7. Daniel McLane,. Mapping the Tourism Sustainability Council (TSC) Network

Daniel will conduct the first mapping of the  Tourism Sustainability Council (TSC) network. He will begin with a series of interviews which will form a database of names and organizations involved in the formation of the TSC. One important purpose of the interviews will be to determine if the individual or organization is the proper unit of analysis for the network map. He will then construct a matrix with the assistance of Sammy Zahran  (Sociology) of the network; contacting its various members via mail and email. The matrix will then be used for a network analysis revealing information concerning centrality, inclusion and thus exclusion.  The final product will be a narrative and network map of the creation of the first global certifying body for the world’s largest industry, presented in article form for a scholarly journal as well as a paper for the EGWG.  Economics. Regional Economic Impact of a Federal Regulation of Greenhouse Gases

8. Nate Peach, Economics. Regional Economic Impact of a Federal Regulation of Greenhouse Gases

Nate’s study will investigate how well-being, employment, and economic output in Colorado would be impacted by a national regulation of greenhouse gas emissions (GHG).  His research will extend the existing literature by accounting for business cycles. While the initial application of the study will be to Colorado’s economy, the model resulting from this research would be applicable to other economies and regions. Nate will apply the dynamic stochastic general equilibrium (DSGE) technique, which has become a standard tool for analyzing macroeconomic phenomena due to its ability to replicate business cycles via stochastic shocks. The resulting model will have the potential to address a number of questions related to Colorado’s economy, which will increase understanding of the economic implications of a federal GHG regulation on Colorado’s economy and citizens. The model will also increase capacity to understand parallel analyses for other regions.

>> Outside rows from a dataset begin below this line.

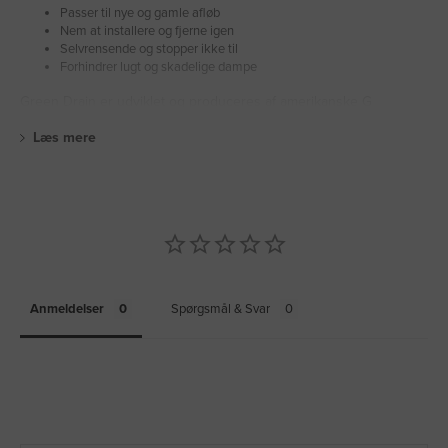
Passer til nye og gamle afløb
Nem at installere og fjerne igen
Selvrensende og stopper ikke til
Forhindrer lugt og skadelige dampe
Green Drain er udviklet og produceres af amerikanske G
Læs mere
Anmeldelser
Spørgsmål & Svar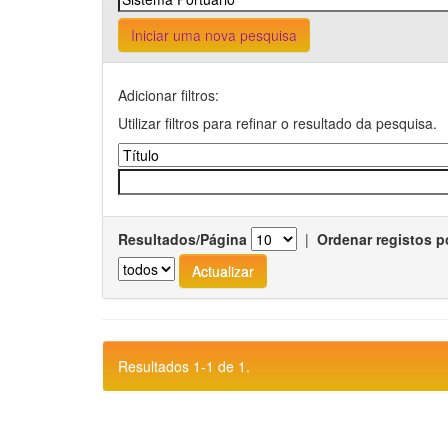
Iniciar uma nova pesquisa
Adicionar filtros:
Utilizar filtros para refinar o resultado da pesquisa.
Resultados/Página
|
Ordenar registos p
Resultados 1-1 de 1.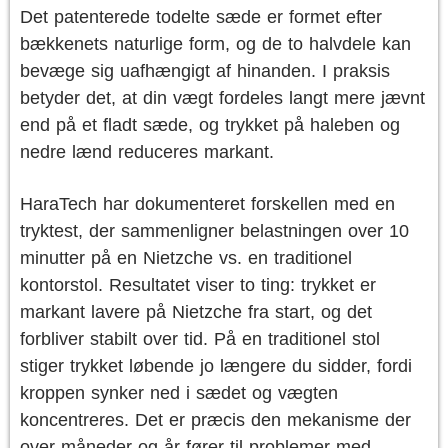
Det patenterede todelte sæde er formet efter
bækkenets naturlige form, og de to halvdele kan
bevæge sig uafhængigt af hinanden. I praksis
betyder det, at din vægt fordeles langt mere jævnt
end på et fladt sæde, og trykket på haleben og
nedre lænd reduceres markant.
HaraTech har dokumenteret forskellen med en
tryktest, der sammenligner belastningen over 10
minutter på en Nietzche vs. en traditionel
kontorstol. Resultatet viser to ting: trykket er
markant lavere på Nietzche fra start, og det
forbliver stabilt over tid. På en traditionel stol
stiger trykket løbende jo længere du sidder, fordi
kroppen synker ned i sædet og vægten
koncentreres. Det er præcis den mekanisme der
over måneder og år fører til problemer med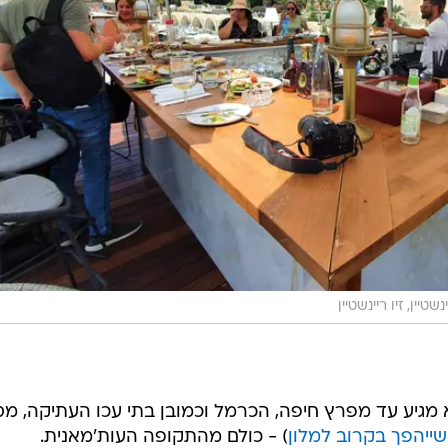
ינשטיין, זיו ריינשטיין
מגיע עד מפרץ חיפה, הכרמל וכמובן בתי עכו העתיקה, מס
שייהפך בקרוב למלון
) - כולם מהתקופה העות'מאנית.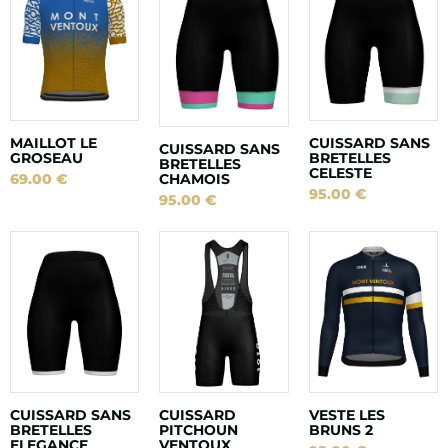
MAILLOT LE
CUISSARD SANS
CUISSARD SANS
GROSEAU
BRETELLES
BRETELLES
CELESTE
CHAMOIS
69.00
€
95.00
€
95.00
€
CUISSARD SANS
CUISSARD
VESTE LES
BRETELLES
PITCHOUN
BRUNS 2
ELEGANCE
VENTOUX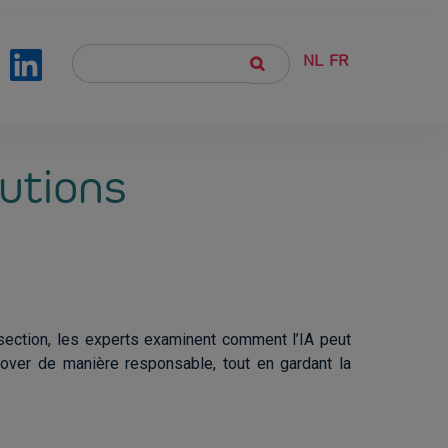
NL
FR
lutions
e section, les experts examinent comment l’IA peut
nover de manière responsable, tout en gardant la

9. Faith Sternlieb, Colorado Water Institute. A Call to Action to the Academic Community:  Proposing a Consortium for Water, Sanitation and Hygiene

National policies have been responsible for on-the-ground water, sanitation and hygiene initiatives overseas. However, the academic community also plays an important role in international research and development to counteract the incidents of death and disease from lack of access to safe drinking water and basic sanitation. In response to these efforts, the academic water community has come together to create a consortium with the aim to collaborate and coordinate solutions, projects, and policies with special attention to WaSH education, teaching, and technical capacity. In March, the Colorado Water Institute (CWI) with Faith’s help in coordination will lead a workshop in Washington DC to leverage funding for national academic institutions under the new Paul Simon Water for the World Act of 2010. Faith will use EGWG mini-grant funding to travel to DC to participate in the workshop. Faith will also take part in writing papers for presentation and publication on the building of this consortium for the National Ground Water Association and The Universities Council on Water Resources, respectively.